"Saya tertawa dengan canggung karena pada saat ini, saya pikir itu adalah hal yang baik," kata Osaki.
Memang, label memiliki vagina yang lebih ketat secara dipercaya sebagai hal yang baik oleh banyak wanita Asia.
"Jika vagina ketat adalah benar-benar hal yang baik, saya sungguh berharap saya memilikinya. Jelas seks akan lebih dihargai oleh orang lain. Banyak teman pria saya mengatakan vagina ketat sangat, sangat, sangat bagus,” tambah Que.

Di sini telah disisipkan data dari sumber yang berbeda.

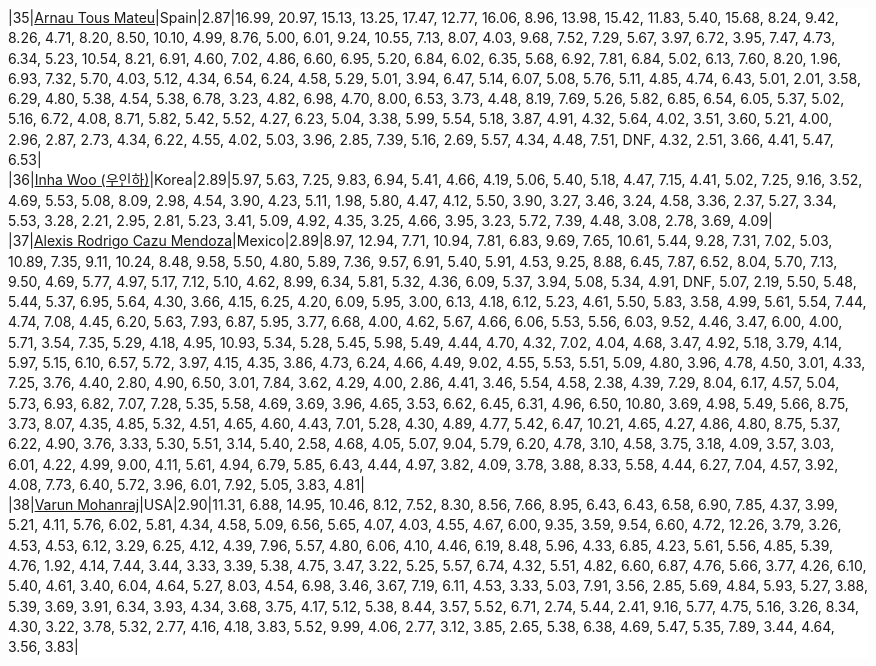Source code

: |35|[Arnau Tous Mateu](https://www.worldcubeassociation.org/persons/2016MATE04)|Spain|2.87|16.99, 20.97, 15.13, 13.25, 17.47, 12.77, 16.06, 8.96, 13.98, 15.42, 11.83, 5.40, 15.68, 8.24, 9.42, 8.26, 4.71, 8.20, 8.50, 10.10, 4.99, 8.76, 5.00, 6.01, 9.24, 10.55, 7.13, 8.07, 4.03, 9.68, 7.52, 7.29, 5.67, 3.97, 6.72, 3.95, 7.47, 4.73, 6.34, 5.23, 10.54, 8.21, 6.91, 4.60, 7.02, 4.86, 6.60, 6.95, 5.20, 6.84, 6.02, 6.35, 5.68, 6.92, 7.81, 6.84, 5.02, 6.13, 7.60, 8.20, 1.96, 6.93, 7.32, 5.70, 4.03, 5.12, 4.34, 6.54, 6.24, 4.58, 5.29, 5.01, 3.94, 6.47, 5.14, 6.07, 5.08, 5.76, 5.11, 4.85, 4.74, 6.43, 5.01, 2.01, 3.58, 6.29, 4.80, 5.38, 4.54, 5.38, 6.78, 3.23, 4.82, 6.98, 4.70, 8.00, 6.53, 3.73, 4.48, 8.19, 7.69, 5.26, 5.82, 6.85, 6.54, 6.05, 5.37, 5.02, 5.16, 6.72, 4.08, 8.71, 5.82, 5.42, 5.52, 4.27, 6.23, 5.04, 3.38, 5.99, 5.54, 5.18, 3.87, 4.91, 4.32, 5.64, 4.02, 3.51, 3.60, 5.21, 4.00, 2.96, 2.87, 2.73, 4.34, 6.22, 4.55, 4.02, 5.03, 3.96, 2.85, 7.39, 5.16, 2.69, 5.57, 4.34, 4.48, 7.51, DNF, 4.32, 2.51, 3.66, 4.41, 5.47, 6.53|  
|36|[Inha Woo (우인하)](https://www.worldcubeassociation.org/persons/2010INHA01)|Korea|2.89|5.97, 5.63, 7.25, 9.83, 6.94, 5.41, 4.66, 4.19, 5.06, 5.40, 5.18, 4.47, 7.15, 4.41, 5.02, 7.25, 9.16, 3.52, 4.69, 5.53, 5.08, 8.09, 2.98, 4.54, 3.90, 4.23, 5.11, 1.98, 5.80, 4.47, 4.12, 5.50, 3.90, 3.27, 3.46, 3.24, 4.58, 3.36, 2.37, 5.27, 3.34, 5.53, 3.28, 2.21, 2.95, 2.81, 5.23, 3.41, 5.09, 4.92, 4.35, 3.25, 4.66, 3.95, 3.23, 5.72, 7.39, 4.48, 3.08, 2.78, 3.69, 4.09|  
|37|[Alexis Rodrigo Cazu Mendoza](https://www.worldcubeassociation.org/persons/2014MEND02)|Mexico|2.89|8.97, 12.94, 7.71, 10.94, 7.81, 6.83, 9.69, 7.65, 10.61, 5.44, 9.28, 7.31, 7.02, 5.03, 10.89, 7.35, 9.11, 10.24, 8.48, 9.58, 5.50, 4.80, 5.89, 7.36, 9.57, 6.91, 5.40, 5.91, 4.53, 9.25, 8.88, 6.45, 7.87, 6.52, 8.04, 5.70, 7.13, 9.50, 4.69, 5.77, 4.97, 5.17, 7.12, 5.10, 4.62, 8.99, 6.34, 5.81, 5.32, 4.36, 6.09, 5.37, 3.94, 5.08, 5.34, 4.91, DNF, 5.07, 2.19, 5.50, 5.48, 5.44, 5.37, 6.95, 5.64, 4.30, 3.66, 4.15, 6.25, 4.20, 6.09, 5.95, 3.00, 6.13, 4.18, 6.12, 5.23, 4.61, 5.50, 5.83, 3.58, 4.99, 5.61, 5.54, 7.44, 4.74, 7.08, 4.45, 6.20, 5.63, 7.93, 6.87, 5.95, 3.77, 6.68, 4.00, 4.62, 5.67, 4.66, 6.06, 5.53, 5.56, 6.03, 9.52, 4.46, 3.47, 6.00, 4.00, 5.71, 3.54, 7.35, 5.29, 4.18, 4.95, 10.93, 5.34, 5.28, 5.45, 5.98, 5.49, 4.44, 4.70, 4.32, 7.02, 4.04, 4.68, 3.47, 4.92, 5.18, 3.79, 4.14, 5.97, 5.15, 6.10, 6.57, 5.72, 3.97, 4.15, 4.35, 3.86, 4.73, 6.24, 4.66, 4.49, 9.02, 4.55, 5.53, 5.51, 5.09, 4.80, 3.96, 4.78, 4.50, 3.01, 4.33, 7.25, 3.76, 4.40, 2.80, 4.90, 6.50, 3.01, 7.84, 3.62, 4.29, 4.00, 2.86, 4.41, 3.46, 5.54, 4.58, 2.38, 4.39, 7.29, 8.04, 6.17, 4.57, 5.04, 5.73, 6.93, 6.82, 7.07, 7.28, 5.35, 5.58, 4.69, 3.69, 3.96, 4.65, 3.53, 6.62, 6.45, 6.31, 4.96, 6.50, 10.80, 3.69, 4.98, 5.49, 5.66, 8.75, 3.73, 8.07, 4.35, 4.85, 5.32, 4.51, 4.65, 4.60, 4.43, 7.01, 5.28, 4.30, 4.89, 4.77, 5.42, 6.47, 10.21, 4.65, 4.27, 4.86, 4.80, 8.75, 5.37, 6.22, 4.90, 3.76, 3.33, 5.30, 5.51, 3.14, 5.40, 2.58, 4.68, 4.05, 5.07, 9.04, 5.79, 6.20, 4.78, 3.10, 4.58, 3.75, 3.18, 4.09, 3.57, 3.03, 6.01, 4.22, 4.99, 9.00, 4.11, 5.61, 4.94, 6.79, 5.85, 6.43, 4.44, 4.97, 3.82, 4.09, 3.78, 3.88, 8.33, 5.58, 4.44, 6.27, 7.04, 4.57, 3.92, 4.08, 7.73, 6.40, 5.72, 3.96, 6.01, 7.92, 5.05, 3.83, 4.81|  
|38|[Varun Mohanraj](https://www.worldcubeassociation.org/persons/2015MOHA10)|USA|2.90|11.31, 6.88, 14.95, 10.46, 8.12, 7.52, 8.30, 8.56, 7.66, 8.95, 6.43, 6.43, 6.58, 6.90, 7.85, 4.37, 3.99, 5.21, 4.11, 5.76, 6.02, 5.81, 4.34, 4.58, 5.09, 6.56, 5.65, 4.07, 4.03, 4.55, 4.67, 6.00, 9.35, 3.59, 9.54, 6.60, 4.72, 12.26, 3.79, 3.26, 4.53, 4.53, 6.12, 3.29, 6.25, 4.12, 4.39, 7.96, 5.57, 4.80, 6.06, 4.10, 4.46, 6.19, 8.48, 5.96, 4.33, 6.85, 4.23, 5.61, 5.56, 4.85, 5.39, 4.76, 1.92, 4.14, 7.44, 3.44, 3.33, 3.39, 5.38, 4.75, 3.47, 3.22, 5.25, 5.57, 6.74, 4.32, 5.51, 4.82, 6.60, 6.87, 4.76, 5.66, 3.77, 4.26, 6.10, 5.40, 4.61, 3.40, 6.04, 4.64, 5.27, 8.03, 4.54, 6.98, 3.46, 3.67, 7.19, 6.11, 4.53, 3.33, 5.03, 7.91, 3.56, 2.85, 5.69, 4.84, 5.93, 5.27, 3.88, 5.39, 3.69, 3.91, 6.34, 3.93, 4.34, 3.68, 3.75, 4.17, 5.12, 5.38, 8.44, 3.57, 5.52, 6.71, 2.74, 5.44, 2.41, 9.16, 5.77, 4.75, 5.16, 3.26, 8.34, 4.30, 3.22, 3.78, 5.32, 2.77, 4.16, 4.18, 3.83, 5.52, 9.99, 4.06, 2.77, 3.12, 3.85, 2.65, 5.38, 6.38, 4.69, 5.47, 5.35, 7.89, 3.44, 4.64, 3.56, 3.83|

Zoe Peyronnin, seorang wanita berketurunan Asia Amerika berusia 21 tahun yang dibesarkan di New York, menggemakan sentimen ini. Meskipun ia mengemukakan kekhawatiran bahwa stereotip ini mungkin memiliki potensi untuk menyuarakan perempuan Asia. Ia akhirnya menyimpulkan secara pribadi, gagasan memiliki vagina yang ketat adalah baik, setidaknya secara seksual.
(Utami Evi Riyani)
Women Okezone menyajikan berita terbaru dan terpercaya seputar dunia perempuan. Dapatkan informasi terkini tentang gaya hidup, kesehatan, karier, dan inspirasi wanita di Indonesia.